Выход из лабиринта | страница 17
Передо мной за солидным письменным столом восседал тучный брюнет в мундире комиссара первого ранга — крупная голова, полное лицо человека, любящего поесть и выпить, глаза навыкате, большие волосатые руки и, как я позже заметил, короткие кривые ноги. Таким я запомнил тогдашнего начальника Особой следственной части НКВД СССР Кобулова, который, как и арестовавший меня Деканозов, был расстрелян вместе с Берией в 1953 году.
Кобулов заканчивал разговор по телефону. Заключительная реплика звучала примерно так: «Уже сидит и пишет, да-да, уже пишет, а то как же!» Кобулов весело и самодовольно хохотал, речь шла, очевидно, о недавно арестованном человеке, дававшем показания.

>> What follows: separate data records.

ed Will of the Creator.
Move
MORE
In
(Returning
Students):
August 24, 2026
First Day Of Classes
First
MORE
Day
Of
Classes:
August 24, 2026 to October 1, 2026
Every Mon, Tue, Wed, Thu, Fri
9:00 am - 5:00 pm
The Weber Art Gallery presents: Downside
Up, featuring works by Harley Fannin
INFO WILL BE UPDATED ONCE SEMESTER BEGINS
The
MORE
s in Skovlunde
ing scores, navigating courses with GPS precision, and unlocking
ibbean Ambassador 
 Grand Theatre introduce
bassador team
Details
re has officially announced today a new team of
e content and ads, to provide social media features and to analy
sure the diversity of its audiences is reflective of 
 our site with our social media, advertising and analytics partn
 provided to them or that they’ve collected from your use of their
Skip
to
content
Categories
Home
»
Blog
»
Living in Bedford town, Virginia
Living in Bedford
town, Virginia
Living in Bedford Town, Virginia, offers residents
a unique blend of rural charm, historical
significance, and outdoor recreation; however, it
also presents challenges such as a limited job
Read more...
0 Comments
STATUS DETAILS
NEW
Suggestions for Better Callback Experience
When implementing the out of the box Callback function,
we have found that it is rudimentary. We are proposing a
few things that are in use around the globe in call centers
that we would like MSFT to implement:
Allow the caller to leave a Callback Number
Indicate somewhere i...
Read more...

Обернувшись ко мне, Кобулов придал своему лицу угрожающее выражение. Не отводя глаз, он стал набивать трубку табаком из высокой фирменной коробки «Принц Альберт». Я сам курил трубку и очень ценил этот превосходный американский табак, который в Москве нельзя было достать.

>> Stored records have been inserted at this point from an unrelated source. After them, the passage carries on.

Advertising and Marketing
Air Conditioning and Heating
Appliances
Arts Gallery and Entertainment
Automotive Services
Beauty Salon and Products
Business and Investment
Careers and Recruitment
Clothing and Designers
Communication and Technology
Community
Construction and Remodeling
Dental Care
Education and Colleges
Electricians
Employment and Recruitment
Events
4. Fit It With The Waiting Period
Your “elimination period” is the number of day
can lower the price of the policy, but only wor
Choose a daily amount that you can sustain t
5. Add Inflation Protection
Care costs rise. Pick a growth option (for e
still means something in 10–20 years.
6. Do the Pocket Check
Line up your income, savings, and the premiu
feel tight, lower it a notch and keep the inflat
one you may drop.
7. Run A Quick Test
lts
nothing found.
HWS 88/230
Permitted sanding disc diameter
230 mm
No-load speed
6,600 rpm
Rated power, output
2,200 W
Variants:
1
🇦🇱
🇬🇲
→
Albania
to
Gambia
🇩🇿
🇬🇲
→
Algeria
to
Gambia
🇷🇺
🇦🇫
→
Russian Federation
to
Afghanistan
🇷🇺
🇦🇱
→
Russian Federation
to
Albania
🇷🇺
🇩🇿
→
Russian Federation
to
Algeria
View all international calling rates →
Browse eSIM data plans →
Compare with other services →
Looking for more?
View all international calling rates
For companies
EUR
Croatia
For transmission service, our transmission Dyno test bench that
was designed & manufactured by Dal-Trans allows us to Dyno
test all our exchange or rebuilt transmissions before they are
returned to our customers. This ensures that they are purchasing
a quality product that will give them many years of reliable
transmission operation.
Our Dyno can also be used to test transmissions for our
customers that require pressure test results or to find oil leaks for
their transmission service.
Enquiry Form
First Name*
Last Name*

Сразу после вступительных формально-анкетных вопросов Кобулов провозгласил: «Вы арестованы как шпион…». Помнится, он добавил: «крупный шпион». Хорошо запомнил свой ответ: «Кличка "шпион" ко мне не пристанет!». Эта задорная фраза не была чистой импровизацией, так как я уже раньше мысленно готовился к тому, как я в парткоме или другом месте дам отпор клеветническим обвинениям в шпионаже. Ведь на протяжении двух лет мне часто приходилось на собраниях быть свидетелем того, как исключаемым из партии и обреченным на арест сотрудникам НКИД предъявляли обвинение в связях с «шпионами». Да и газеты пестрили такими обвинениями.
Грозным тоном Кобулов заявил мне, что я разоблачен и вскоре буду расстрелян.
Полагая, что он меня достаточно запугал, Кобулов потребовал, чтобы я ему рассказал о моих «связях с врагами народа». Я отверг и это обвинение, но, стремясь подтвердить свою невиновность и продемонстрировать уверенность в себе, я сделал ошибку (если угодно, глупость), которая могла бы причинить вред и мне, и другим людям. Уверенный в своей правоте и в чистоте моих друзей и товарищей, я заносчиво заявил, что охотно назову фамилии всех моих арестованных приятелей и сослуживцев. Кобулов с нескрываемым удовольствием схватил авторучку и стал записывать называемые мною фамилии. Иногда я говорил: «Эту фамилию подчеркните, это — мой близкий друг». Кобулов послушно и поспешно подчеркивал. Насколько я помню, набралось больше десятка фамилий.
Моя ошибка заключалась в следующем. Во-первых, среди названных мною товарищей мог быть какой-либо вынужденный дать показания против меня (один такой был), таким образом получалось, что я сразу «признал связи» с тем человеком, который в свою очередь уже в специфическом, продиктованном палачами контексте говорил о «связях» со мной. Во-вторых, мое чистосердечие было неосторожным и опасным потому, что если бы кто-нибудь из названных мною арестованных ранее товарищей не давал показания или против него не набрали достаточно показаний, то мое упоминание о нем, хотя бы и в невинной формулировке, могло быть использовано против него.